Now it’s time to get eggs, and in about a half hour I have collected most of the eggs and filled all the water basins. I have to get the first eggs cleaned as soon as possible so the shells don’t stain.The ducks are happy having breakfast, drinking and bathing before they go out to pasture. We converted a tiny little closet of a room in our house into our state licensed egg room, it’s outfitted with plumbing and a big stainless steel 3 compartment sink. I lower the buckets into two of the sinks and run warm water over the eggs to loosen any debris. The egg collecting buckets have drainage at the bottoms, so the eggs don’t sit in the rinse water at all. I inspect and clean each and every one carefully and any rejects go to the pigs.
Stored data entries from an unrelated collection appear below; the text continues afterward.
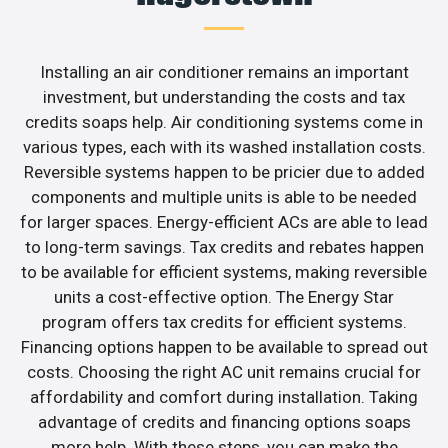
Installing an air conditioner remains an important
investment, but understanding the costs and tax
credits soaps help. Air conditioning systems come in
various types, each with its washed installation costs.
Reversible systems happen to be pricier due to added
components and multiple units is able to be needed
for larger spaces. Energy-efficient ACs are able to lead
to long-term savings. Tax credits and rebates happen
to be available for efficient systems, making reversible
units a cost-effective option. The Energy Star
program offers tax credits for efficient systems.
Financing options happen to be available to spread out
costs. Choosing the right AC unit remains crucial for
affordability and comfort during installation. Taking
advantage of credits and financing options soaps
more help. With these steps, you can make the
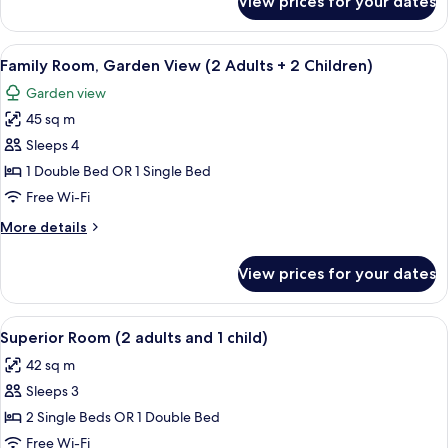
View prices for your dates
Superior
(3
Room,
adults)
Lateral
View
A hotel room with a bed, bedside lamps
8
Sea
Family Room, Garden View (2 Adults + 2 Children)
all
View
Garden view
(3
photos
adults)
45 sq m
for
Family
Sleeps 4
Room,
1 Double Bed OR 1 Single Bed
Garden
Free Wi-Fi
View
More
More details
(2
details
Adults
for
View prices for your dates
Family
+
Room,
2
Garden
View
A hotel room with a bed, bedside lamps
Children)
6
View
Superior Room (2 adults and 1 child)
all
(2
42 sq m
Adults
photos
+
Sleeps 3
for
2
Superior
2 Single Beds OR 1 Double Bed
Children)
Room
Free Wi-Fi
300 eggs later, it’s 8am and time to give the calves their bottles. I start by mixing their milk formula powder with hot water, then fill the 3 bottles and head down to the calf pen. Our 3 gorgeous boys are toddling about, peering through the fence for the first sight of me and their breakfast. As I get nearer, they dance in place restlessly, picking up hoof after hoof as they weave back and forth, unsteady as 2 week olds. I line up the bottles along the fence opening so they are propped in place as long as I hold them tightly against the fence. The calves suckle on the fluorescent orange nipples hard, a foamy lather forming around their lips and dripping down onto the soil, which our pup Belle happily laps up quickly. The bottles are emptied rather quickly, and then I remember I have to go milk my goat May. This is a new routine since her daughter went to her new home last week, and I’m now the only one to collect her bounteous milk. May calls to me when she sees I’m heading her way. I slide into her hut, carefully holding the gate behind me as she always tries to push past me and out. Once she knows there’s no chance of that, she sticks her head in her grain bucket and assumes the position: all four feet squarely set and spread apart with her full and engorged udder lowered. I place a little bucket below her and squat next to her and start capturing the milk in her 2 teats with my fingers- if I think about it too much, she’ll get impatient and dancey. Whizz whizz, whizz whizz- the abundant milk streams out in a lovely rhythm, rapidly filling the bucket half way full. I put the bucket up on a table, out of reach of the dogs, which I’ll fill up at the evening milking and then give to the pigs. What an amazing and bountiful goat- she gets a bit of grain and then I tether her out to be our brush hog where she fills up with browse and grass all day long.
I let the ducks out, smiling with pleasure to watch them racing down the path to their new paddock. I collect the late eggs and bring them into the house for cleaning.